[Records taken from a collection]
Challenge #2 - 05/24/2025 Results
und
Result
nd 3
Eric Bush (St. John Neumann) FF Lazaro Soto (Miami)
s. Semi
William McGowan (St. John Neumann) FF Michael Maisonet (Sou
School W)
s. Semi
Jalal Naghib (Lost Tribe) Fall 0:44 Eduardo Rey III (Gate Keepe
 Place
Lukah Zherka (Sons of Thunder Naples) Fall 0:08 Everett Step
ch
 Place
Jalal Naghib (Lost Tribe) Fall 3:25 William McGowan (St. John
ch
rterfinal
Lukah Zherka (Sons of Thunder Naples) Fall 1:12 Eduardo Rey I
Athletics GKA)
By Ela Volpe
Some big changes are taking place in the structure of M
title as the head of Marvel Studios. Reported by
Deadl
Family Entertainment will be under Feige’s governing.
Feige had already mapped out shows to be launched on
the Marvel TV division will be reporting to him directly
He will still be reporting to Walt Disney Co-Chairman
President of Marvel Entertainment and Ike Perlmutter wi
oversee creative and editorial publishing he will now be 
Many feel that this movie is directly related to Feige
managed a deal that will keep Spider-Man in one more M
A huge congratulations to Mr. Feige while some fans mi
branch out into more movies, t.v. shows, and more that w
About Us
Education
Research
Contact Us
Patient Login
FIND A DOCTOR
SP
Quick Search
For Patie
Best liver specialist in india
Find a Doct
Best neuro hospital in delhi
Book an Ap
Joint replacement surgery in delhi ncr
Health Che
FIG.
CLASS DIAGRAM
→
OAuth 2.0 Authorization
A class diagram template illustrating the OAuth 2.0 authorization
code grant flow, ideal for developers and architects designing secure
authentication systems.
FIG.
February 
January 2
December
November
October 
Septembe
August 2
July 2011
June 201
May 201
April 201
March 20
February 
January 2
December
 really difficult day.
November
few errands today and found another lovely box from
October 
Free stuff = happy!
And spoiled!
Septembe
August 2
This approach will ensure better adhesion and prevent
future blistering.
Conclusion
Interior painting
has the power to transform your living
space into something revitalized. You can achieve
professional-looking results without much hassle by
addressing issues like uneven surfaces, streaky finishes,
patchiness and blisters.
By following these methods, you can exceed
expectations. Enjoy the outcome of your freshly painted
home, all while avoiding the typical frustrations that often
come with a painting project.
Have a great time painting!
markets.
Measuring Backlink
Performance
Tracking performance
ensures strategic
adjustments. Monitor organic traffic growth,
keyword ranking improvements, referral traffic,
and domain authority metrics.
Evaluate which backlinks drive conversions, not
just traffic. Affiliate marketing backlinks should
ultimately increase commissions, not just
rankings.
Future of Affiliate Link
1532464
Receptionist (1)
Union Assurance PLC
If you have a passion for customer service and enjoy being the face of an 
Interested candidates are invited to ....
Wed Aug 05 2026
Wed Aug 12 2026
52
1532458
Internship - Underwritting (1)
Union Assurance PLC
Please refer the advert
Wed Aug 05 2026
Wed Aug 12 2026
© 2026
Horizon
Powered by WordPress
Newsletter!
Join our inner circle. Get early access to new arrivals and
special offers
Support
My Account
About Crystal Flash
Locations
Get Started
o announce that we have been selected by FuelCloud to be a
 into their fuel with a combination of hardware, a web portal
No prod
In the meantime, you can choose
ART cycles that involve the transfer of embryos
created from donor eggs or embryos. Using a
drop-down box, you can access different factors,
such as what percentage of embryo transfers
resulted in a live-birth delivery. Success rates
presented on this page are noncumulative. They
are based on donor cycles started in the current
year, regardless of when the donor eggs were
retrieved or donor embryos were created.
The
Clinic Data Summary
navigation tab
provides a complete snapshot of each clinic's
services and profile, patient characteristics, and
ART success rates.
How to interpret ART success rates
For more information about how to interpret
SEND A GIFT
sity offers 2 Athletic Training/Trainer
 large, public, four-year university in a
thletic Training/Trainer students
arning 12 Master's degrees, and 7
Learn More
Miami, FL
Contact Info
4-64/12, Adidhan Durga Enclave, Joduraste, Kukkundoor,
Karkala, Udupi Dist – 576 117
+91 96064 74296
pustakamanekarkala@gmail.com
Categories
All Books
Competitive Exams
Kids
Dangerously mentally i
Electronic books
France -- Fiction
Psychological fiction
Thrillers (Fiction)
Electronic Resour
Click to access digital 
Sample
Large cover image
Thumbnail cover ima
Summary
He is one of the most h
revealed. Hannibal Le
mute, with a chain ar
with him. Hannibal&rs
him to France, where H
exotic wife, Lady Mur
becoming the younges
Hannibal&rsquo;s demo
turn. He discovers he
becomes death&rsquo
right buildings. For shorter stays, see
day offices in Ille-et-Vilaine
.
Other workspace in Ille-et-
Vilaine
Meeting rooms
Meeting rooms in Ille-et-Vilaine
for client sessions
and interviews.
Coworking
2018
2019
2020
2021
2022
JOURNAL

**What to produce:** Print every line of the records above, character for character, keeping the original order.

**Result of the task:**
Challenge #2 - 05/24/2025 Results
und
Result
nd 3
Eric Bush (St. John Neumann) FF Lazaro Soto (Miami)
s. Semi
William McGowan (St. John Neumann) FF Michael Maisonet (Sou
School W)
s. Semi
Jalal Naghib (Lost Tribe) Fall 0:44 Eduardo Rey III (Gate Keepe
 Place
Lukah Zherka (Sons of Thunder Naples) Fall 0:08 Everett Step
ch
 Place
Jalal Naghib (Lost Tribe) Fall 3:25 William McGowan (St. John
ch
rterfinal
Lukah Zherka (Sons of Thunder Naples) Fall 1:12 Eduardo Rey I
Athletics GKA)
By Ela Volpe
Some big changes are taking place in the structure of M
title as the head of Marvel Studios. Reported by
Deadl
Family Entertainment will be under Feige’s governing.
Feige had already mapped out shows to be launched on
the Marvel TV division will be reporting to him directly
He will still be reporting to Walt Disney Co-Chairman
President of Marvel Entertainment and Ike Perlmutter wi
oversee creative and editorial publishing he will now be 
Many feel that this movie is directly related to Feige
managed a deal that will keep Spider-Man in one more M
A huge congratulations to Mr. Feige while some fans mi
branch out into more movies, t.v. shows, and more that w
About Us
Education
Research
Contact Us
Patient Login
FIND A DOCTOR
SP
Quick Search
For Patie
Best liver specialist in india
Find a Doct
Best neuro hospital in delhi
Book an Ap
Joint replacement surgery in delhi ncr
Health Che
FIG.
CLASS DIAGRAM
→
OAuth 2.0 Authorization
A class diagram template illustrating the OAuth 2.0 authorization
code grant flow, ideal for developers and architects designing secure
authentication systems.
FIG.
February 
January 2
December
November
October 
Septembe
August 2
July 2011
June 201
May 201
April 201
March 20
February 
January 2
December
 really difficult day.
November
few errands today and found another lovely box from
October 
Free stuff = happy!
And spoiled!
Septembe
August 2
This approach will ensure better adhesion and prevent
future blistering.
Conclusion
Interior painting
has the power to transform your living
space into something revitalized. You can achieve
professional-looking results without much hassle by
addressing issues like uneven surfaces, streaky finishes,
patchiness and blisters.
By following these methods, you can exceed
expectations. Enjoy the outcome of your freshly painted
home, all while avoiding the typical frustrations that often
come with a painting project.
Have a great time painting!
markets.
Measuring Backlink
Performance
Tracking performance
ensures strategic
adjustments. Monitor organic traffic growth,
keyword ranking improvements, referral traffic,
and domain authority metrics.
Evaluate which backlinks drive conversions, not
just traffic. Affiliate marketing backlinks should
ultimately increase commissions, not just
rankings.
Future of Affiliate Link
1532464
Receptionist (1)
Union Assurance PLC
If you have a passion for customer service and enjoy being the face of an 
Interested candidates are invited to ....
Wed Aug 05 2026
Wed Aug 12 2026
52
1532458
Internship - Underwritting (1)
Union Assurance PLC
Please refer the advert
Wed Aug 05 2026
Wed Aug 12 2026
© 2026
Horizon
Powered by WordPress
Newsletter!
Join our inner circle. Get early access to new arrivals and
special offers
Support
My Account
About Crystal Flash
Locations
Get Started
o announce that we have been selected by FuelCloud to be a
 into their fuel with a combination of hardware, a web portal
No prod
In the meantime, you can choose
ART cycles that involve the transfer of embryos
created from donor eggs or embryos. Using a
drop-down box, you can access different factors,
such as what percentage of embryo transfers
resulted in a live-birth delivery. Success rates
presented on this page are noncumulative. They
are based on donor cycles started in the current
year, regardless of when the donor eggs were
retrieved or donor embryos were created.
The
Clinic Data Summary
navigation tab
provides a complete snapshot of each clinic's
services and profile, patient characteristics, and
ART success rates.
How to interpret ART success rates
For more information about how to interpret
SEND A GIFT
sity offers 2 Athletic Training/Trainer
 large, public, four-year university in a
thletic Training/Trainer students
arning 12 Master's degrees, and 7
Learn More
Miami, FL
Contact Info
4-64/12, Adidhan Durga Enclave, Joduraste, Kukkundoor,
Karkala, Udupi Dist – 576 117
+91 96064 74296
pustakamanekarkala@gmail.com
Categories
All Books
Competitive Exams
Kids
Dangerously mentally i
Electronic books
France -- Fiction
Psychological fiction
Thrillers (Fiction)
Electronic Resour
Click to access digital 
Sample
Large cover image
Thumbnail cover ima
Summary
He is one of the most h
revealed. Hannibal Le
mute, with a chain ar
with him. Hannibal&rs
him to France, where H
exotic wife, Lady Mur
becoming the younges
Hannibal&rsquo;s demo
turn. He discovers he
becomes death&rsquo
right buildings. For shorter stays, see
day offices in Ille-et-Vilaine
.
Other workspace in Ille-et-
Vilaine
Meeting rooms
Meeting rooms in Ille-et-Vilaine
for client sessions
and interviews.
Coworking
2018
2019
2020
2021
2022
JOURNAL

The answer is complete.